Author Contribution(s)
The contributions of each author to this manuscript are as follows: Mahboube Ayoubi conducted the main aspects of the research, including the conceptualization, methodology, and software (running the code). Additionally, she took the lead in writing the original draft of the manuscript. Babak Teimourpour, as the first supervisor, played a critical role in the conceptualization of the work, provided overall supervision, and contributed to the writing process by critically reviewing and editing the manuscript. Alireza Hassanzadeh, as the second supervisor, contributed to the supervision of the project and provided valuable input through the review and editing of the manuscript.
Declaration of conflicting interests:
The author(s) declared no potential conflicts of interest with respect to the research, authorship, and/or publication of this article.
Funding:
The author(s) received no financial support for the research, authorship, and/or publication of this article.
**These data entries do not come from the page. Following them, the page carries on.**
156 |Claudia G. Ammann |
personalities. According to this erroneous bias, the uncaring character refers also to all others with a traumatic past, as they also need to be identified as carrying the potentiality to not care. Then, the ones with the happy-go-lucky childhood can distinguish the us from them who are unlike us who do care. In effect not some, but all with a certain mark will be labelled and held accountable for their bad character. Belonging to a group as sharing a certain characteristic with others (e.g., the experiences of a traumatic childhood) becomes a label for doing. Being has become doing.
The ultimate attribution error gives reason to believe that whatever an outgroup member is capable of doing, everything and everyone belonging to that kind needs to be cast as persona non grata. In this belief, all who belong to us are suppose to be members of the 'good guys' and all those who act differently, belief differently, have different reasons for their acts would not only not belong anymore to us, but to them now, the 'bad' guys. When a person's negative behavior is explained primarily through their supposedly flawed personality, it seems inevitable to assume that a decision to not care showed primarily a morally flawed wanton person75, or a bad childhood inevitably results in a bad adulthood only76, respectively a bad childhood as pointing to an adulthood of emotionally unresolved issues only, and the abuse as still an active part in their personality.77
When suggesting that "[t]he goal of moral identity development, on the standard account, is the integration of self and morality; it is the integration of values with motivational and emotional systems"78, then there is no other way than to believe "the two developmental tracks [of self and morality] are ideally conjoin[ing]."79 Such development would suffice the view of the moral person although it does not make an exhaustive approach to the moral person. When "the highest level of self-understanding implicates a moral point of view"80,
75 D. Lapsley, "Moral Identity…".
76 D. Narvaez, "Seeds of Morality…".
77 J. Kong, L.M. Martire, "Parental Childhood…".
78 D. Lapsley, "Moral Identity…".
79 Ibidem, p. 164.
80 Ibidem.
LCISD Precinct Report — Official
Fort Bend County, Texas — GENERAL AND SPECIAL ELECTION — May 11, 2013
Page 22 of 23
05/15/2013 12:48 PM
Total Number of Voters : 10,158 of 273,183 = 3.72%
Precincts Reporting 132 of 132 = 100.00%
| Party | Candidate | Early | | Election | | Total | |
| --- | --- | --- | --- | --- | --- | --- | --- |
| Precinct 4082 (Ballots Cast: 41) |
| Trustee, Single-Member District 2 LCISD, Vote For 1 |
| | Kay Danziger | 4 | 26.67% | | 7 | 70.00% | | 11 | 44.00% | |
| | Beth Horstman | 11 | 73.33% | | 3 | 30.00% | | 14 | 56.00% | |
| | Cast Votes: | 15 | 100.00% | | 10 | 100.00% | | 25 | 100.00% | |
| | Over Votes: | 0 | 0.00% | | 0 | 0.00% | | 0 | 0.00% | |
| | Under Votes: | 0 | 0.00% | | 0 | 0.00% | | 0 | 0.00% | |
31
Availability of Data and Materials
The datasets analyzed in this study were obtained from The Cancer Genome Atlas (TCGA), a publicly accessible repository for cancer genomics data. Access to TCGA data can be obtained through the official TCGA website (https://www.cancer.gov/tcga) or through the Genomic Data Commons (GDC) Data Portal (
/).
Ethics Approval and Consent to Participate
The research presented in this manuscript did not involve human or animal subjects. All data utilized in this study were obtained from publicly available and free-access sources. As such, ethical approval was not required for this research.
Consent for Publication
Given that this study did not involve human or animal subjects and relied on data obtained from free-access websites, informed consent for publication was not applicable in this context. The data utilized in this study were publicly accessible and used in accordance with the terms and conditions of the respective sources.